**WORK TO COMPLETE:** Skip the pictures. Give all the data again exactly.

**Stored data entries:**
= Beginning of Section =

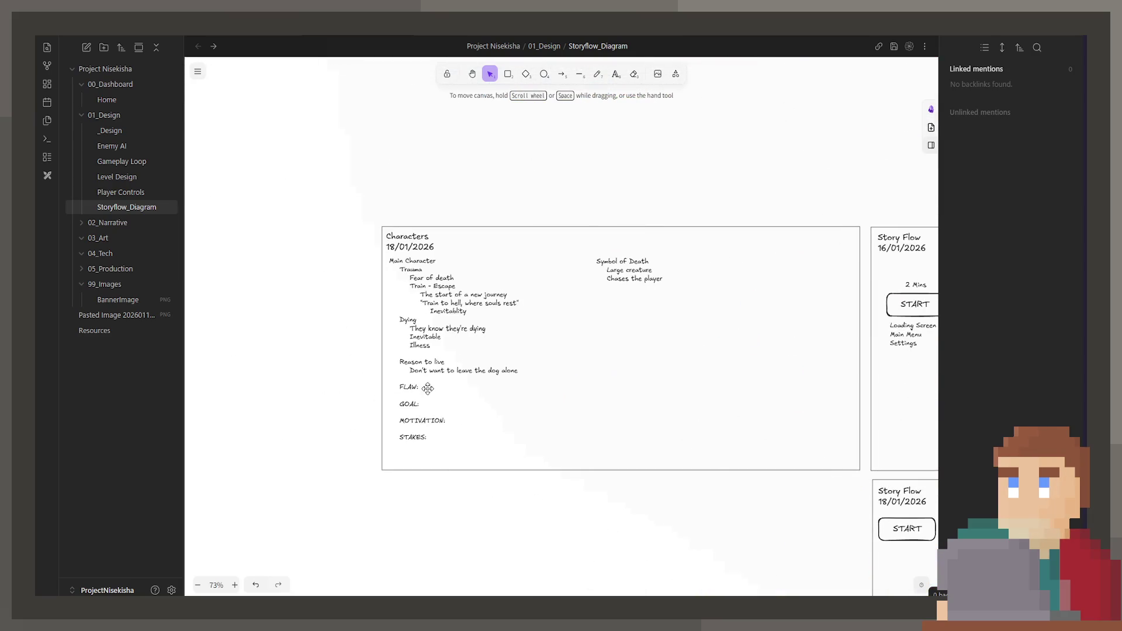
left_click(428, 388)
scroll(452, 361, "up", 5)
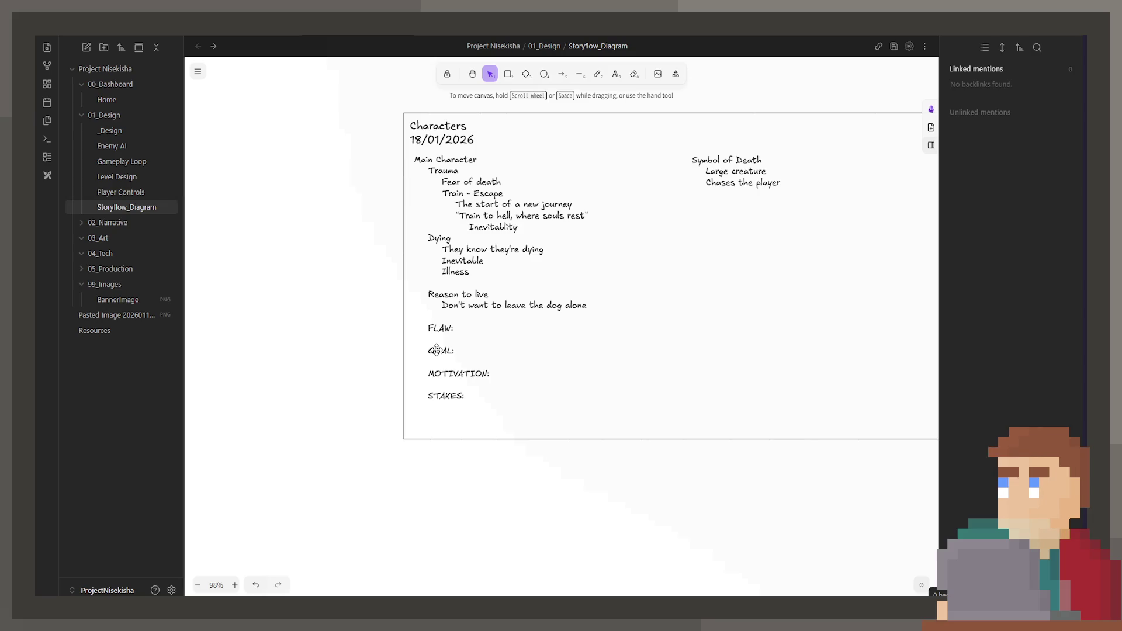
double_click(504, 358)
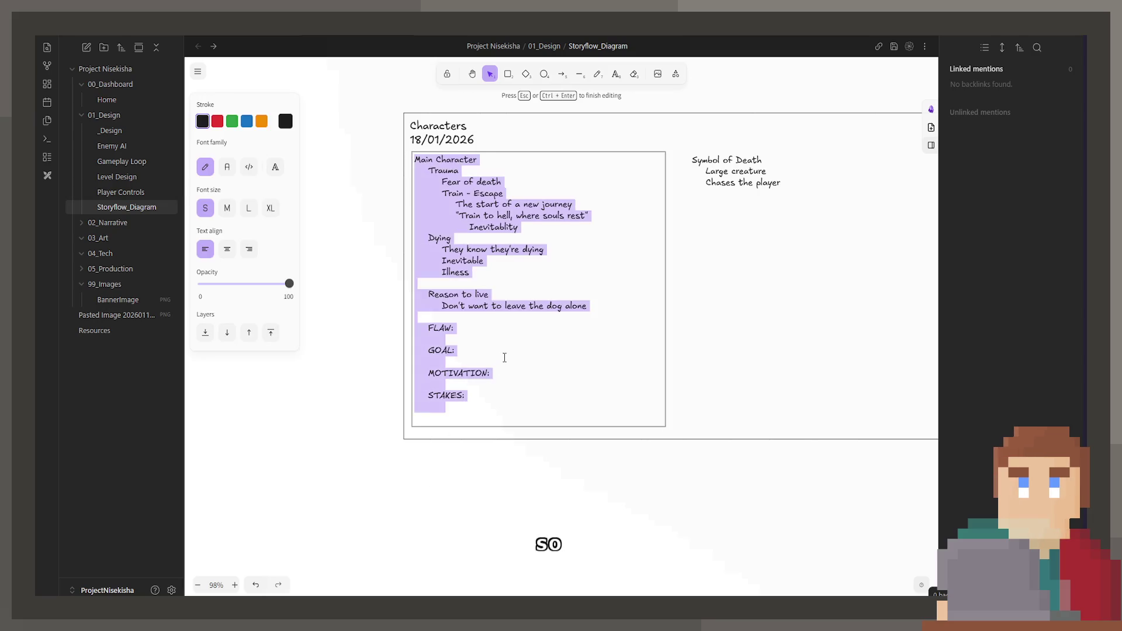
left_click(505, 357)
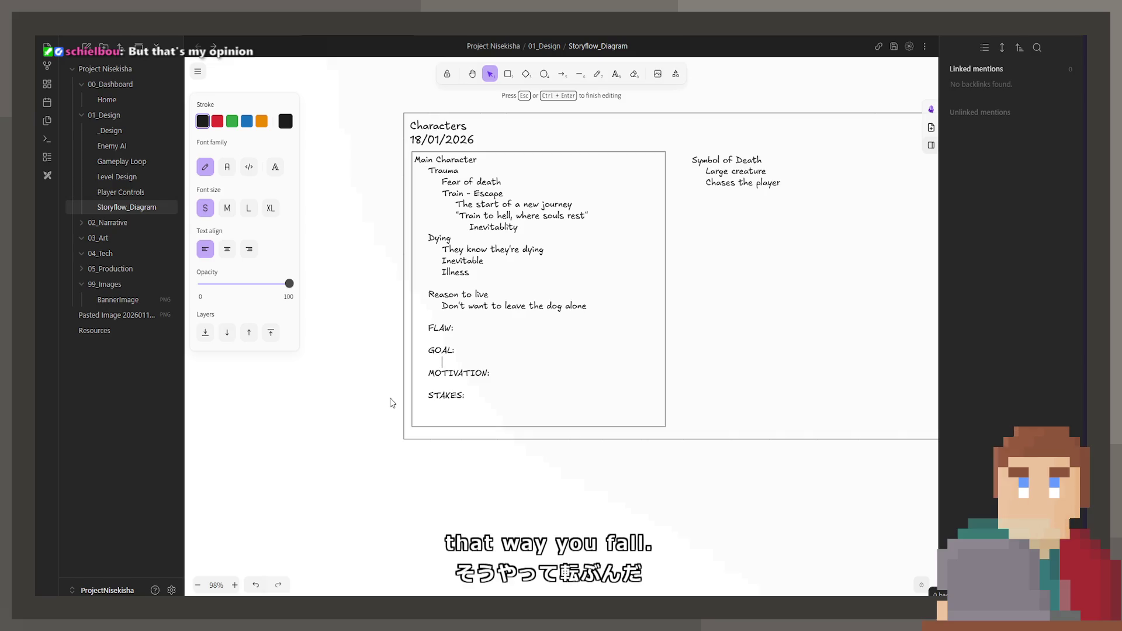
left_click(643, 593)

= End of Section =

**ANSWER SECTION:**
left_click(428, 388)
scroll(452, 361, "up", 5)
double_click(504, 358)
left_click(505, 357)
left_click(643, 593)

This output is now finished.